Questa mattina, due droni si sono schiantati a sud di Beirut. Secondo i rapporti, i danni sono stati segnalati nella periferia di Dahyeh, a seguito dell'esplosione e della caduta di un secondo drone. Secondo Nasrallah, si tratta di un piano intenzionalmente progettato per causare danni nel paese arabo.
 
“Noi, nella Resistenza, non permetteremo mai la ripetizione di questo processo, qualunque sia il costo.
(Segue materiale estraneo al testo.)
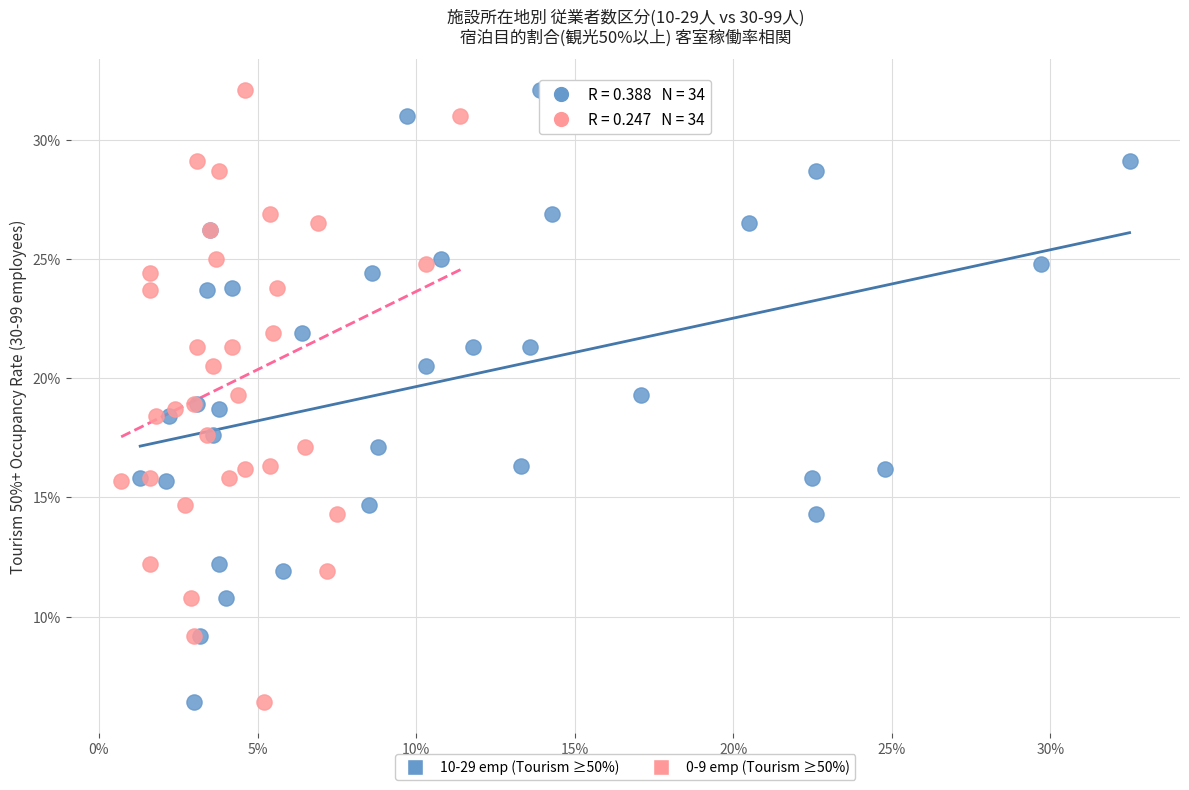

What are all the series names shown in the legend?

10-29 emp (Tourism ≥50%), 0-9 emp (Tourism ≥50%)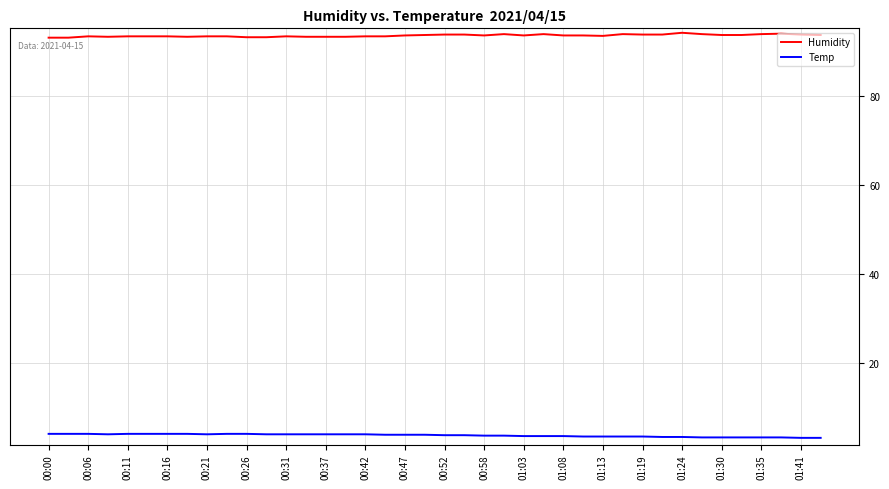

What are all the series names shown in the legend?

Humidity, Temp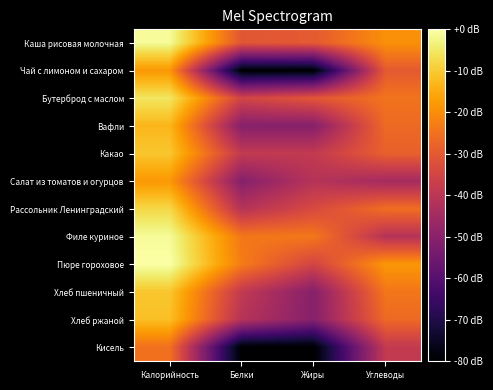

List the series in order of their peak value, lowest first.

Кисель, Чай с лимоном и сахаром, Салат из томатов и огурцов, Вафли, Хлеб ржаной, Какао, Хлеб пшеничный, Рассольник Ленинградский, Бутерброд с маслом, Филе куриное, Каша рисовая молочная, Пюре гороховое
L'era in cui gli aerei israeliani entravano in Libano e attaccavano le regioni e le posizioni del Libano è finita", ha sottolineato Nasrallah.

 
Il leader di Hezbollah ha nuovamente denunciato che il sorvolo dei droni israeliani nei cieli libanesi costituisce una violazione della sovranità del Libano e ha osservato che la Resistenza farà tutto il possibile per porre fine a tali incursioni israeliane.
 
La Resistenza affronterà le violazioni israeliane, ha insistito Nasrallah, avvertendo che Hezbollah darà una dura risposta, se il regime di occupazione di Tel Aviv continuerà a uccidere le forze del movimento libanese.
 
"D'ora in poi, intercetteremo e distruggeremo i droni israeliani in Libano ... Non saremo indifferenti a questi attacchi", ha aggiunto.
 
Ore dopo la caduta dei droni, il presidente libanese Michel Aoun ha condannato l'incursione israeliana come "una flagrante violazione a Dahyeh" che ha violato la risoluzione 1701 del Consiglio di sicurezza delle Nazioni Unite (UNSC), che si è conclusa la guerra tra Israele e Libano nel 2006, che ha provocato 1200 morti libanesi, per lo più civili e 156 israeliani, per lo più militari.